If you are unable to get out of bed (ill or injured in hospital) or during a really sedentary holiday, you would first observe reductions in the “skill” of the movement, then your power, then strength, and then your muscle across time. Bone mineral density loss can also occur as soon as 1-week of complete bed rest https://pubmed.ncbi.nlm.nih.gov/6339154/ or 2% of your muscle mass reduction per day in this study of the critically ill people in hospital https://pubmed.ncbi.nlm.nih.gov/36597123/. However, assuming you are not subjected to complete bed rest and really ill, and are just taking a break or going on a holiday, then your age, previous strength training experience and how active you are on your break dictate the extent of changes to your strength and muscle.

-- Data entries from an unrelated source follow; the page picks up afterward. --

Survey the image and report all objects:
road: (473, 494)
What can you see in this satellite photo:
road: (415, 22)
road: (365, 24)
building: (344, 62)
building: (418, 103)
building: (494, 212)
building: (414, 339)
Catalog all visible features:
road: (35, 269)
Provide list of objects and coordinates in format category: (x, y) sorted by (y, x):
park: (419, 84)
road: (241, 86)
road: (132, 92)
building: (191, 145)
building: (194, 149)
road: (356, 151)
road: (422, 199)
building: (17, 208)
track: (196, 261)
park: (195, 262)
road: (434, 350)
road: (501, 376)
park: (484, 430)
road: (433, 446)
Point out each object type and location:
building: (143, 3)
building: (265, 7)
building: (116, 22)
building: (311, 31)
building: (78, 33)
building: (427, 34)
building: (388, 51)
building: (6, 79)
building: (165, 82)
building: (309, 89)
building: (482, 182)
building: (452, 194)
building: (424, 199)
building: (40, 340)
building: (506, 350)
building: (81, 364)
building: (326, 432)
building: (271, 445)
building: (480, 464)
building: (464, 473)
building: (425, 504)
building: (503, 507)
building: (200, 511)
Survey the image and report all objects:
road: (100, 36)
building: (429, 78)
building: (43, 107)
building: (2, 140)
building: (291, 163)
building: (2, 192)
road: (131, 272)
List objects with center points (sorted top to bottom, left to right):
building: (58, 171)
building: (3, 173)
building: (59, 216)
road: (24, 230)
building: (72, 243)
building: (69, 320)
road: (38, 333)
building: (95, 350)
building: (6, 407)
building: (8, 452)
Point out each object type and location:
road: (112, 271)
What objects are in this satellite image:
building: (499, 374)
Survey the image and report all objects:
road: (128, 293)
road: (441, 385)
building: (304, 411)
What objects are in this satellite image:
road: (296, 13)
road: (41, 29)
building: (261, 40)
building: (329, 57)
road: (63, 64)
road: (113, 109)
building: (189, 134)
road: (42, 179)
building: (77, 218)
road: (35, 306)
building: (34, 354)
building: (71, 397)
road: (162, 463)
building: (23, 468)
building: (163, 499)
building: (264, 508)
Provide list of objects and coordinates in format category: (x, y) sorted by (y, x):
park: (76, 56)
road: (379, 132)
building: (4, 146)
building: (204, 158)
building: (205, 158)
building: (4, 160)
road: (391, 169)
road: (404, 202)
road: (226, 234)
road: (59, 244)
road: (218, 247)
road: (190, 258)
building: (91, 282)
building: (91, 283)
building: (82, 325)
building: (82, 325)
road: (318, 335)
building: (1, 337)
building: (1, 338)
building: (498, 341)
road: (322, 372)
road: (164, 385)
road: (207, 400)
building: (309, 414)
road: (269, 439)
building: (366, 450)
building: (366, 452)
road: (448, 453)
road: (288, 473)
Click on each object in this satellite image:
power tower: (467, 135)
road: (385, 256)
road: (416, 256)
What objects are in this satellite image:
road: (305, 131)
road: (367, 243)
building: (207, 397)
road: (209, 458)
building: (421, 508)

Participants of strength training who start training at an older age (the statistical cutoff for this in research on average is around 60 years old) have quicker losses than those the same age who have been strength training for a while. So “old adults should follow a long-term and systematic routine of exercise throughout life, in order to improve and maintain their physical functions and to ameliorate their life status” https://pubmed.ncbi.nlm.nih.gov/20440099/
However, this does not mean your age should be the first factor to blame if you feel any reductions in exercise tolerance. Your lifestyle changes, such as more time commitments for work or family or illness that occur over your life, have greater effects on reducing exercise tolerance than age itself. An “active” life can greatly reduce the loss of power and strength associated with aging and reduces the extent of change in exercise adaptations during breaks or holidays Peak anaerobic power in master athletes - PubMed (nih.gov) It is hard to separate the effects of age from the effects of a sedentary lifestyle in scientific studies so take that into account when an age as a statistical cutoff is mentioned as a mediator of changes throughout this article.

Independent of age, the smaller your total resistance training experience or the less time you have completed strength, muscle building or power training, the quicker you reduce these attributes in general. For example, if you have never completed resistance training and then start for 12 weeks and then rest for 12 weeks, you'll reduce about half of the strength and less than half of the muscle you have increased in size during the previous 12 weeks of strength training. However, you will regain all these attributes and more in half that time when you restart strength training again. https://pubmed.ncbi.nlm.nih.gov/32017951/
Expect less changes if you have been strength training for longer than a year. So yes, the less time you have trained, the quicker your gains reduce, but it still takes many weeks to reduce appreciable strength and muscle, and you regain your lost gains faster when restarting than how long it took to develop them in the first place. An analogy for why regaining muscle and strength occurs more quickly after a rest than when improving them in the first place is thinking of scaffolding vs building materials when building a house. When a house is first being made, scaffolding is put up to make applying the building material easier. The longer you train, the more likely your muscles and nervous system will develop its kind of scaffolding (the muscle version of scaffolding is called the “myonuclear domain” Human Skeletal Muscle Possesses an Epigenetic Memory of Hypertrophy - PubMed (nih.gov) If rest occurs across weeks to months, the building material is removed (you might notice your muscles get smaller) as the body needs lots of energy to have muscle and the lack of signaling from resistance exercise causes your body to de-adapt to save energy. However, the muscle's scaffolding is left behind, so when returning to training, your body rebuilds quicker as scaffolding is already present. Effects of training, detraining, and retraining on strength, hypertrophy, and myonuclear number in human skeletal muscle - PubMed (nih.gov)
So, if you have been training for longer than six months, an active holiday will likely not reduce your muscle significantly, apart from the reduction in skill and some strength required to complete a challenging strength exercise, and skill can be regained quickly (in weeks) when resuming regular practice again. The more active your holiday is, or if you can sneak in any bodyweight or hotel-based strength training, the fewer changes you will experience, but don’t be concerned about large changes.